0
votes

I have a mixed dataset of numerical and categorical variables. I tried to implement the kprototype based on https://www.kaggle.com/rahultej/k-prototypes-correlation-randomforest and https://journal.r-project.org/archive/2018/RJ-2018-048/RJ-2018-048.pdf

So, basically, I just removed the columns containing NA in my dataframe and tried to implement the kprototype without doing any data transformation on the categorical variable.

The columns containing categorical data does not have the same number of categories in it. Example: Column X has 4 categories and Column Y has 15 categories. I'm not sure if kprototype would work for such a scenario??

I'm getting the below error

Error in Ops.data.frame(x[, j], rep(protos[i, j], nrows)) : list of length 1043 not meaningful

I also tried converting the categorical variables into numerical. I have not used the scale function though. When I convert the categorical variable to numericals, it throws the error "No factor variables in x! Try using kmeans()..."

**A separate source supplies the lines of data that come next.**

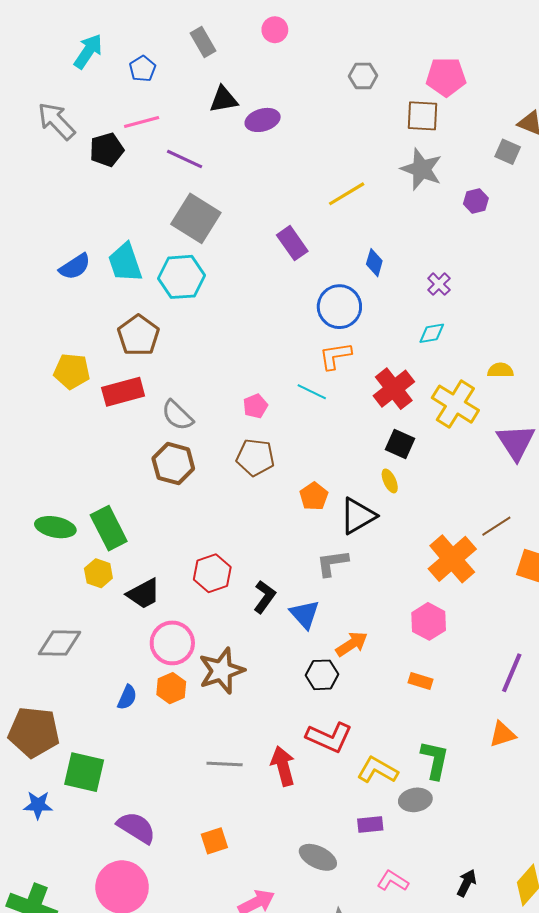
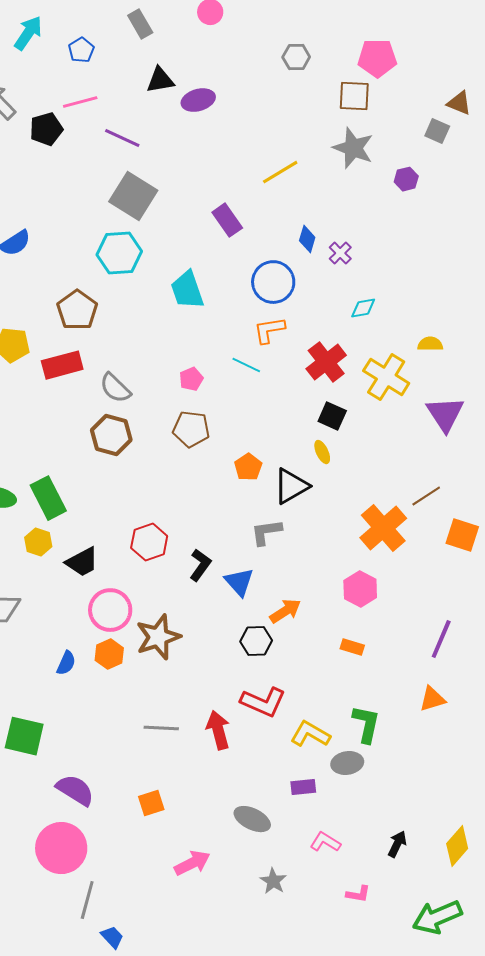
cyan trapezoid: (125, 263) -> (187, 290), moved
purple cross: (439, 284) -> (340, 253), moved

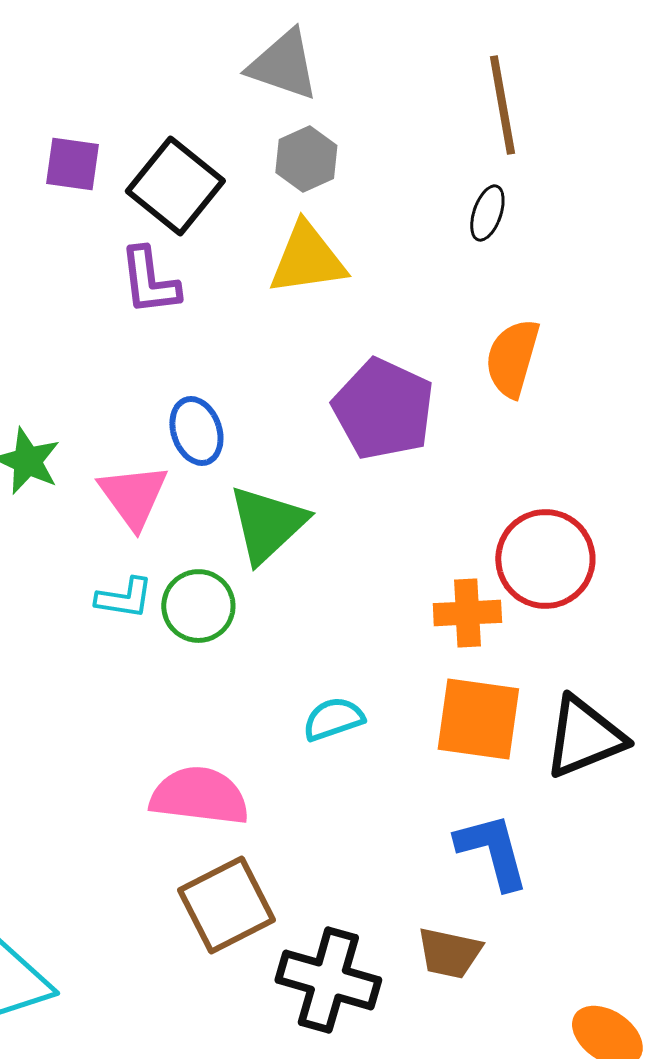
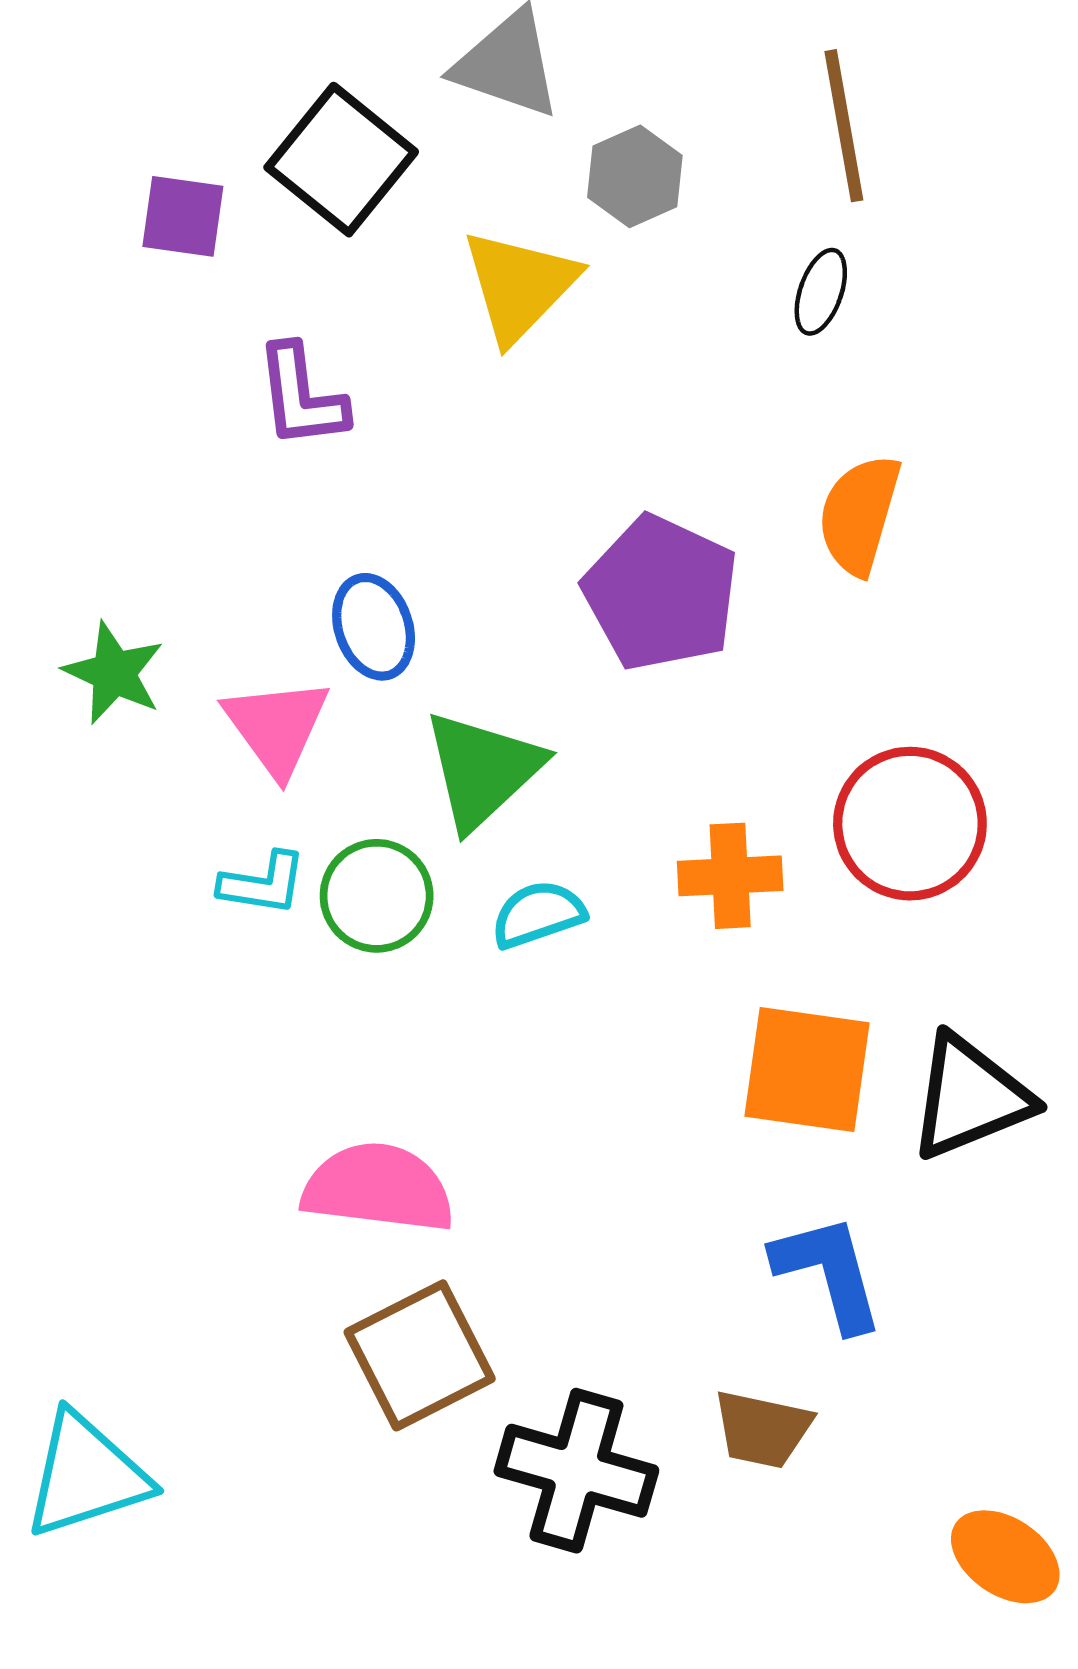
gray hexagon: (306, 159) -> (635, 176), moved
black square: (175, 186) -> (341, 160), moved
yellow triangle: (307, 259) -> (520, 286), moved, turned -38
orange cross: (467, 613) -> (730, 876), moved
cyan semicircle: (333, 719) -> (538, 914), moved

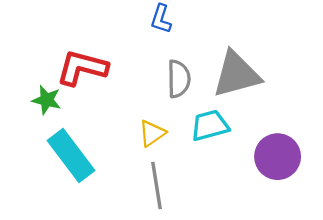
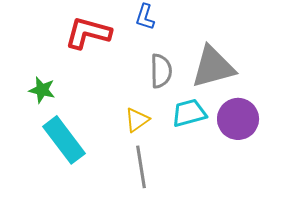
red L-shape: (82, 68) -> (88, 33), moved
purple circle: (278, 157) -> (238, 119), moved

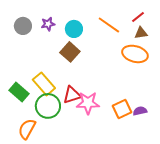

data_kproto <- kproto(data, k = 4)
1

1 Answers

0
votes

Turn all factors with more than 2 levels to individual columns. Scale the numeric data to z scores. Make sure the data is a data frame.

# Turn to dummies
library(caret)
dummies <- dummyVars(" ~ .", data)
data <- data.frame(predict(dummies, newdata = data))

# Scale
data <- scale(data[,c("numeric_1", "numeric_2")])

# Check data frame
data <- as.data.frame(data)

# kproto
data_kproto <- kproto(data, k = 4)